DEATH WISHES

Inspired by @amieshmamie
  1. Donate my organs/skin/body if any of that is still useful. Then find the cheapest option to dispose of whatever is left.
    I feel about funerals the way I do about weddings. People make terrible decisions about money when their emotions are in play. Don't worry about it-that body isn't me anymore.
  2. Throw a giant luau in my backyard.
    Pull out all the stops. Have everyone bring tropical drinks and pot luck food. Bring the kids and have them cut out paper flowers and leaves and make decorations. Hang them up with some lights.
  3. Play great music and dance til late at night.
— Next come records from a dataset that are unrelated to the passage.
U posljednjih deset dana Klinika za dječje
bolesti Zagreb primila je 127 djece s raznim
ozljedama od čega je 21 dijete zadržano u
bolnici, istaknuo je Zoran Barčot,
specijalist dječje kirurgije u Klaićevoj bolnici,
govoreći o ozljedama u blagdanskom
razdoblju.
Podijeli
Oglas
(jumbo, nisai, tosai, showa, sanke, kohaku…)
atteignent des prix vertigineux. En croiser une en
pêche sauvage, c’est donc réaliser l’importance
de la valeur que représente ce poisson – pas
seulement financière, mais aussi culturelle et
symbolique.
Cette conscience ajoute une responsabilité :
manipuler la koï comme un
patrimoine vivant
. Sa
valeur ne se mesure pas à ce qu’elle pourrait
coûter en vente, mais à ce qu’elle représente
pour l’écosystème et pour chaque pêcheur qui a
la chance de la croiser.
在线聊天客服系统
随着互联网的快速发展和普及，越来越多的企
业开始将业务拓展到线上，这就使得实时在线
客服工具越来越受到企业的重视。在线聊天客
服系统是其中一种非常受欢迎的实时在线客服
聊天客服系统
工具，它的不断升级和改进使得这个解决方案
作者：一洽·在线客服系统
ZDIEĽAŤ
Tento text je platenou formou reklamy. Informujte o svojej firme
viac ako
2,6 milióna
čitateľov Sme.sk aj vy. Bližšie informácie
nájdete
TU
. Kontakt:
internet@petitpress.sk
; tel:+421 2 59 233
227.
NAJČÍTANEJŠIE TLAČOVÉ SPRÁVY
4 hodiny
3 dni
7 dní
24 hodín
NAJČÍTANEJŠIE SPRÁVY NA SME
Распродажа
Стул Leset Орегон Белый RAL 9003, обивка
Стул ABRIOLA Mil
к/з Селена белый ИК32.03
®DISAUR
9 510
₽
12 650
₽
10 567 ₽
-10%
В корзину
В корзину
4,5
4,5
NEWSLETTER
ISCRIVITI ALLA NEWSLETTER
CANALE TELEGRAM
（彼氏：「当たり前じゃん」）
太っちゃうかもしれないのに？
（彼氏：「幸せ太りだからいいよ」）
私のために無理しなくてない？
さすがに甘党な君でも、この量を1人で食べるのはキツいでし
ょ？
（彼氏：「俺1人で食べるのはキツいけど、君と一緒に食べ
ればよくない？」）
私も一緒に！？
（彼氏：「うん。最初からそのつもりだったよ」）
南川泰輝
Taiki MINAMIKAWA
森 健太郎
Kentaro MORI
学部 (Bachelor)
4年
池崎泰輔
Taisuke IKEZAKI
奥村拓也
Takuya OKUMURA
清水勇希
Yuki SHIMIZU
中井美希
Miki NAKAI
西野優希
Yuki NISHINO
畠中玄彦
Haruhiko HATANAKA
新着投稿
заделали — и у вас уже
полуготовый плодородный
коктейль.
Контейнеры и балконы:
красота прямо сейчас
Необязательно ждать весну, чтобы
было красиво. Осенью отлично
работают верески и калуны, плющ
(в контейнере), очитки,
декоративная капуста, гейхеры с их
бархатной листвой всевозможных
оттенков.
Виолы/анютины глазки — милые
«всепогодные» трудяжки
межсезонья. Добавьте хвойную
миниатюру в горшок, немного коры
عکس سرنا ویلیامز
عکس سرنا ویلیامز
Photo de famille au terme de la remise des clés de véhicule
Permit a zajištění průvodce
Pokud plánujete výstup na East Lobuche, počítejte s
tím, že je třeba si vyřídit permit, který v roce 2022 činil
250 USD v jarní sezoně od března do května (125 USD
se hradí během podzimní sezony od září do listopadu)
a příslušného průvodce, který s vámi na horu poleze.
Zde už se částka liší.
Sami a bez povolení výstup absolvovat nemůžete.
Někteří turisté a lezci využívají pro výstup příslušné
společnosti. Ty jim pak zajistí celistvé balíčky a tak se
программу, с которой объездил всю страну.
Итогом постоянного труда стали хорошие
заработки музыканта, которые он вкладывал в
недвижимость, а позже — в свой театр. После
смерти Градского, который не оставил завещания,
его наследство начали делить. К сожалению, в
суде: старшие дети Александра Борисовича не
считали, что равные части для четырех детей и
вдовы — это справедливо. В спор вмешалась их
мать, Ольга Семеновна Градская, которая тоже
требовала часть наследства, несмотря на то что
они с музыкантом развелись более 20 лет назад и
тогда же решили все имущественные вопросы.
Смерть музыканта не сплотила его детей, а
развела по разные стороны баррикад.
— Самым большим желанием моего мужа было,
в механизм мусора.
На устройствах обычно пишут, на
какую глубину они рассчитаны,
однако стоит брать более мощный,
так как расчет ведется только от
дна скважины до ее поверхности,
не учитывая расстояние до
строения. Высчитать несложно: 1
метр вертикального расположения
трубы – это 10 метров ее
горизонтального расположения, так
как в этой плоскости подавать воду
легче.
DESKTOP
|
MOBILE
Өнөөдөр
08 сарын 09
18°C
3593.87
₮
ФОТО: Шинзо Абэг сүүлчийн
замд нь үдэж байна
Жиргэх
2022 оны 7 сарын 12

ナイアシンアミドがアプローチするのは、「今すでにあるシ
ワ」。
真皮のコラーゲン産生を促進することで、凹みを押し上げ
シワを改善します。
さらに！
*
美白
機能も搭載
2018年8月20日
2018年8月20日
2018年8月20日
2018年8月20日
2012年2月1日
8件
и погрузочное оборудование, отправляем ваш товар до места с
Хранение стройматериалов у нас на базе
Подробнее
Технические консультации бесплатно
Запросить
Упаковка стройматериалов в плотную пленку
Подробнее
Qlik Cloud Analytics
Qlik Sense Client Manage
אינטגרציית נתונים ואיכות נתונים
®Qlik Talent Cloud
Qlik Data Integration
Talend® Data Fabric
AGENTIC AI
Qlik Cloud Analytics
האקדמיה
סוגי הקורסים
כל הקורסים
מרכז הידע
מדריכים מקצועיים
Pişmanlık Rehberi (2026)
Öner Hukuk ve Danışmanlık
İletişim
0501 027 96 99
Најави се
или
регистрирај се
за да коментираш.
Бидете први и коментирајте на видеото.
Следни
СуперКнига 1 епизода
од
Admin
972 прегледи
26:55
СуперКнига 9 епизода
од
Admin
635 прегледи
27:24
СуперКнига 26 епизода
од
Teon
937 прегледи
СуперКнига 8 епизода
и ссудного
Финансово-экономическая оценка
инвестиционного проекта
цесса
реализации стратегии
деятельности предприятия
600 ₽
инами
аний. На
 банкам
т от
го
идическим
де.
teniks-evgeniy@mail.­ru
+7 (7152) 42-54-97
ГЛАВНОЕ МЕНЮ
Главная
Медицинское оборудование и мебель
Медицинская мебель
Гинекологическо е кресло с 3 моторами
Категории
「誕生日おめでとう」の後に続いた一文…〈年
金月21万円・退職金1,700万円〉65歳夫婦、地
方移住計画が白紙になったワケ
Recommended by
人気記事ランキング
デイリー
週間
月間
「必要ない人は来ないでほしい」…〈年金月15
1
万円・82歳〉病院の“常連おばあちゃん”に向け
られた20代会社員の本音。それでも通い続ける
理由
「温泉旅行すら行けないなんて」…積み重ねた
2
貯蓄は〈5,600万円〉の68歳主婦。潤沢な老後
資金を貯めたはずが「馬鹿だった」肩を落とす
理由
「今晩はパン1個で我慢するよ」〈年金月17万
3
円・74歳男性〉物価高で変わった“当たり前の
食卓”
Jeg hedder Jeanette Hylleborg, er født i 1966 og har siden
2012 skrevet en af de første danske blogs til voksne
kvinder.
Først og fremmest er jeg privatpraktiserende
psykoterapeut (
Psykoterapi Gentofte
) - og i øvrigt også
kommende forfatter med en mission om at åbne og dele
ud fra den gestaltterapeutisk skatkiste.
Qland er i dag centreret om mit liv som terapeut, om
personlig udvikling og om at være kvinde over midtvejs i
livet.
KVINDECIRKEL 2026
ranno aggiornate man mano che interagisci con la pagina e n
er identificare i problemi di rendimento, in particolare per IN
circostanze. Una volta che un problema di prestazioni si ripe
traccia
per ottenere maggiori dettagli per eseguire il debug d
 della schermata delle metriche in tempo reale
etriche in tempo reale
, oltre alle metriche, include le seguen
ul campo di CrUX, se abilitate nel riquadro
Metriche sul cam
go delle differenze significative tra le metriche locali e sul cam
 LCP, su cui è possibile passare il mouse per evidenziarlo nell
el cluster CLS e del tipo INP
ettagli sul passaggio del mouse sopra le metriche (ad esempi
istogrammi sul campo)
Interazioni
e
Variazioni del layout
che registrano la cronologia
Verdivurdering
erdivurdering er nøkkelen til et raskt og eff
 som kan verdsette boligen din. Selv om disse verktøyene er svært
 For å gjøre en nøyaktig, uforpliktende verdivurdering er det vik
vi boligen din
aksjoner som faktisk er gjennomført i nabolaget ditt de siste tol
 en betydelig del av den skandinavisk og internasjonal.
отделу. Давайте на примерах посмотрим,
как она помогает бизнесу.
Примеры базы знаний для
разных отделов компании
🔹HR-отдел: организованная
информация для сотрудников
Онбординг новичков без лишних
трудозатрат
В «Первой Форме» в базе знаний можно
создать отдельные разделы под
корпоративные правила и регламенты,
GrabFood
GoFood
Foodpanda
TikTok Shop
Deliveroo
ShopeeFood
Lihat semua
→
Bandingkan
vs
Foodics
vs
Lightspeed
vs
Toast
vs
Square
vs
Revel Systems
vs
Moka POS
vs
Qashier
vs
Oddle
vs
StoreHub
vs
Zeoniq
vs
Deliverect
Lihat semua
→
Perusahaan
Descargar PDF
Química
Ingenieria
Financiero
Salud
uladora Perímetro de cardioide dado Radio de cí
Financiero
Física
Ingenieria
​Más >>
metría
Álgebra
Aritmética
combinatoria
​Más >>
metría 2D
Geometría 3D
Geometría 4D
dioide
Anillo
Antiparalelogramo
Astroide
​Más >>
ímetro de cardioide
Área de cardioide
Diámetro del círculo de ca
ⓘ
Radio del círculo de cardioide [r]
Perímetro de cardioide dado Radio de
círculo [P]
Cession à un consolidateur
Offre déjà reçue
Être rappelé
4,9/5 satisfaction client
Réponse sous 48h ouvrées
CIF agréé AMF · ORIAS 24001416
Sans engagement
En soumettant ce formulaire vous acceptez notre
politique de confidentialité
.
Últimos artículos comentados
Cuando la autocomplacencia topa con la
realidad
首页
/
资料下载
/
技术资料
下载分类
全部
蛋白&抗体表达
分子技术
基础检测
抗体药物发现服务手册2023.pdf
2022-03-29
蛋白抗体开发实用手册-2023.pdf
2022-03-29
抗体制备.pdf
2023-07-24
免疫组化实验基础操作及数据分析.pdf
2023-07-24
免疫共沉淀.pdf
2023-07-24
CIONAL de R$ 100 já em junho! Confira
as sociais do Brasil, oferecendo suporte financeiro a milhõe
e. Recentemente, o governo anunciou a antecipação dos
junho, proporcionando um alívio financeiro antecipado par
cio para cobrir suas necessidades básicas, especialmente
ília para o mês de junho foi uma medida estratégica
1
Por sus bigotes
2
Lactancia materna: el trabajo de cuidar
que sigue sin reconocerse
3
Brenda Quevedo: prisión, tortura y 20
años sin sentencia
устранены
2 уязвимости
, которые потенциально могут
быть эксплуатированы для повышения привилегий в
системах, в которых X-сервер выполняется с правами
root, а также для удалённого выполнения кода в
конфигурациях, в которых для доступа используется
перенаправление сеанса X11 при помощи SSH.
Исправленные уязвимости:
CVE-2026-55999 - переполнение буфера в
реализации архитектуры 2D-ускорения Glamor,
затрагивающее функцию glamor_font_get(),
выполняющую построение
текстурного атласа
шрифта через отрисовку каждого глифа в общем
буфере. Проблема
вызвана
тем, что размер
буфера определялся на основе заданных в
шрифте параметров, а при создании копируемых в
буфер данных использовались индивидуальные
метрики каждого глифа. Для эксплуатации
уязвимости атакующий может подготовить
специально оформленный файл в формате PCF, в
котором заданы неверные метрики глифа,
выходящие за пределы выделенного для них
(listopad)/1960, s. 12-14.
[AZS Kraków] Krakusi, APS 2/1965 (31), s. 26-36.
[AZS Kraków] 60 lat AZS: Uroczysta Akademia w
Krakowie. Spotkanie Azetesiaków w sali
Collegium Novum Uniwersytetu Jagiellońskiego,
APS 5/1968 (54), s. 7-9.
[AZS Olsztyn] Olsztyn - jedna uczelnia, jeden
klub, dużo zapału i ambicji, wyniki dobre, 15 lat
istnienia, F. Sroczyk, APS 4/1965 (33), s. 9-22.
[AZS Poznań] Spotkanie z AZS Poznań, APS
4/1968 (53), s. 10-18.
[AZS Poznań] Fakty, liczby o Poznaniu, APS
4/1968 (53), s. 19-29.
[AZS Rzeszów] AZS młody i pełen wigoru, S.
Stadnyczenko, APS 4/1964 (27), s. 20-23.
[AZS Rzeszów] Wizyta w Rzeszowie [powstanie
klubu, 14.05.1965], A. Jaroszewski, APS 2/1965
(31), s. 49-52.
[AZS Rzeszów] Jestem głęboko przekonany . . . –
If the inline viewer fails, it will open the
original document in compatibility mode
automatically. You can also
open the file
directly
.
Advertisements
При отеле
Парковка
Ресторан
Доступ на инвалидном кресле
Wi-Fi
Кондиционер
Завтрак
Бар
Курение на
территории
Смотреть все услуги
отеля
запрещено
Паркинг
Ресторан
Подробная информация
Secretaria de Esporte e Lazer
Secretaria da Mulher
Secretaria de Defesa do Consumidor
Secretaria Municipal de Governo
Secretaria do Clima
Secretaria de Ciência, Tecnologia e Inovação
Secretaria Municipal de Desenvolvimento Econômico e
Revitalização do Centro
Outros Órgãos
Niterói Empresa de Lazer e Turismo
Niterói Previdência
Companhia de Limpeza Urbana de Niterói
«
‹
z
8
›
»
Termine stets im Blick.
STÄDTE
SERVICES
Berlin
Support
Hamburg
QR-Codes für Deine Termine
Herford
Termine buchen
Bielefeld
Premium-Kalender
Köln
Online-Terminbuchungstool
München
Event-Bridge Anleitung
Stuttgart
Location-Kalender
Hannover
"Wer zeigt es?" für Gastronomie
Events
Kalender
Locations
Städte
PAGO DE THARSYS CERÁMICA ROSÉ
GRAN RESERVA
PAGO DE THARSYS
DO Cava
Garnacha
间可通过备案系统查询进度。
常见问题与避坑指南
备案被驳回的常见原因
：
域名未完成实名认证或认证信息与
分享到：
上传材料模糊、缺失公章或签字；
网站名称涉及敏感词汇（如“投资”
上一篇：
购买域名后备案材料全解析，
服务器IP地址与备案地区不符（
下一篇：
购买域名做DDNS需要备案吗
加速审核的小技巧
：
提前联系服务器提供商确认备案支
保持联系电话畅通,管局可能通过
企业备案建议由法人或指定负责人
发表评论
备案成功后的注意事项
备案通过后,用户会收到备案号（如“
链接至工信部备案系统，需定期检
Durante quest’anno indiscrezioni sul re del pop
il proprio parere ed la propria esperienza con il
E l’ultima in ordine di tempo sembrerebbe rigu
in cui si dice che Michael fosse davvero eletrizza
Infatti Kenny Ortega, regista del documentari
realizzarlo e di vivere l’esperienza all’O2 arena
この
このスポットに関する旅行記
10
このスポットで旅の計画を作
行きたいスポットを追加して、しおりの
    You know what I like. Put the kids to bed on a pile of purses on the bed inside and keep dancing. Tell funny stories about me. Have a bonfire.
  4. Try on my clothes if you want and take what you can use.
    It's only stuff so don't fight. My dishes and my books are fair game. Please burn my underwear and those pesky bras. You can try them on your head if you want first-that's a fun game.
  5. Clean out my fridge and pantry and toiletries so no one has to do it later.
    My conditioner is great-give some to everyone to try. You'll thank me later. Don't throw anything on the fire that might explode-please be careful. I love you guys.
  6. Hug people you haven't seen in a while. Promise them that you'll see them again before the next funeral.
    Mean it. Call them and go to dinner next month. Talk about me and how great I was. Lay it on thick-I won't be embarrassed.
  7. Read my books and laugh at my poor taste if you want. Make something delicious and serve it on my dishes to someone you love.
    Clean them carefully but put them in your everyday cabinet. Don't save them for a special occasion that'll never come.